The money from the American Recovery and Reinvestment Act was only a part of the $28 million cost of the 53-unit project. But without it, the project would still be on the drawing board, said Chris Neale, director of development for Core Homes, an affiliate of Core Builders.
“The glue that made it happen was the stimulus money,” Neale said. “The challenge is to layer a stack of different sources of money to equal the cost of the project. Now my project cost equals my project sources.”
The other funding came from a variety of lenders. The California Community Reinvestment Corp. is lending $3.8 million. Hudson Housing Capital is providing equity of about $13 million. Santa Clara Housing Trust contributed $500,000 for pre-development expenses. The city of San Jose contributed $7 million, and JPMorgan Chase & Co. provided a $13 million construction loan.

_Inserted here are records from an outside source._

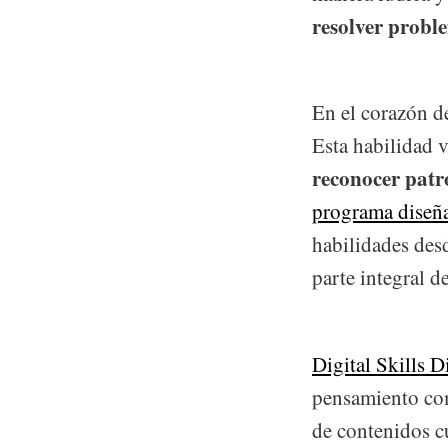
resolver probl
En el corazón d
Esta habilidad v
reconocer patr
programa diseña
habilidades des
parte integral 
Digital Skills 
pensamiento com
de contenidos c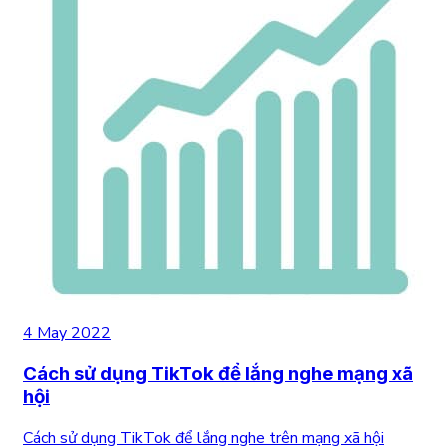
4 May 2022
Cách sử dụng TikTok để lắng nghe mạng xã
hội
Cách sử dụng TikTok để lắng nghe trên mạng xã hội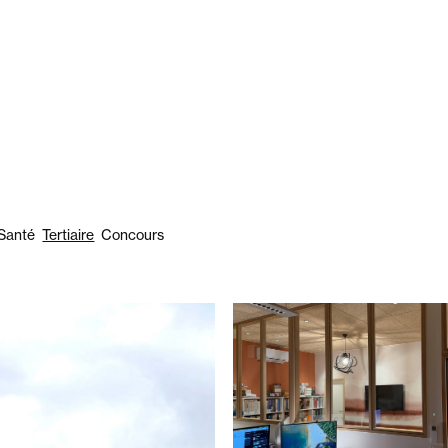
Santé
Tertiaire
Concours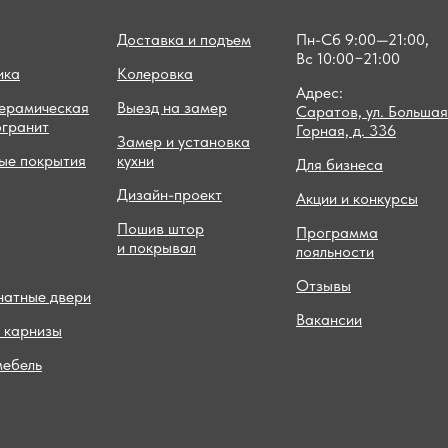
Доставка и подъем
Пн-Сб 9:00—21:00,
Вс 10:00−21:00
ика
Колеровка
Адрес:
керамическая
Выезд на замер
Саратов, ул. Большая
огранит
Горная, д. 336
Замер и установка
ые покрытия
кухни
Для бизнеса
Дизайн-проект
Акции и конкурсы
Пошив штор
Программа
и покрывал
лояльности
Отзывы
атные двери
Вакансии
 карнизы
мебель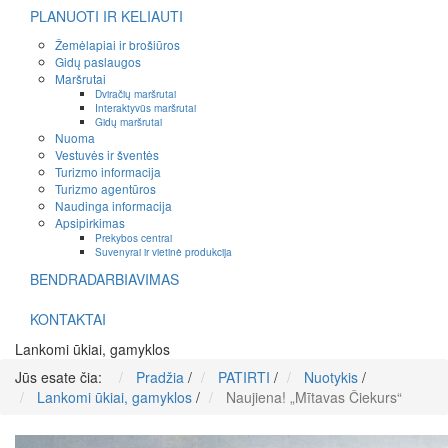
PLANUOTI IR KELIAUTI
Žemėlapiai ir brošiūros
Gidų paslaugos
Maršrutai
Dviračių maršrutai
Interaktyvūs maršrutai
Gidų maršrutai
Nuoma
Vestuvės ir šventės
Turizmo informacija
Turizmo agentūros
Naudinga informacija
Apsipirkimas
Prekybos centrai
Suvenyrai ir vietinė produkcija
BENDRADARBIAVIMAS
KONTAKTAI
Lankomi ūkiai, gamyklos
Jūs esate čia:
Pradžia
/
PATIRTI
/
Nuotykis
/
Lankomi ūkiai, gamyklos
/
Naujiena! „Mītavas Čiekurs“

Neale cautioned that the numbers don’t add up because some of the money funded pre-development costs.
Multiple lenders are key
While the list of lenders seems long, Mary Murtagh, CEO of EAH Housing in San Rafael, said it’s not at all unusual in the world of affordable housing projects. EAH, the co-developer on the project, has been working with Core on Cornerstone since 2007, and it will manage the project once it’s built.
“With affordable housing projects, it’s always multilevel funding, and it’s always a challenge,” Murtagh said. “We put the jigsaw puzzle together until it’s done.”
This project, however, had the added challenge of struggling to obtain financing during the worst economic downturn since the Great Depression.
“Any financing is very difficult right now,” she said. “Cornerstone at Japantown is not different, but the timing and the economic situation made it tougher, and Core did a great job. Most market-rate developers think it isn’t worth doing.”
Another significant partner was the city of San Jose, Neale said.
Kristen Clements, manager of project development for the city, said Cornerstone appealed to San Jose officials for a number of reasons, namely because it will offer two- and three-bedroom units to families making $28,650 to $68,370 a year.
“This is a good project in a good location with the right level of deep income targeting; it serves lower-income people,” Clements said. “The financing was pulled together by Core. They came to us years ago, saying this is what we would like to do.”
Clements said the project is an unusual one because it’s affordable townhomes for families. Originally, the project was to be built as a for-sale product. But when the housing market tanked, lenders would not make construction loans and so the project was redesigned as affordable rental.
“This is really smart in a down market to get started on rentals,” Clements said.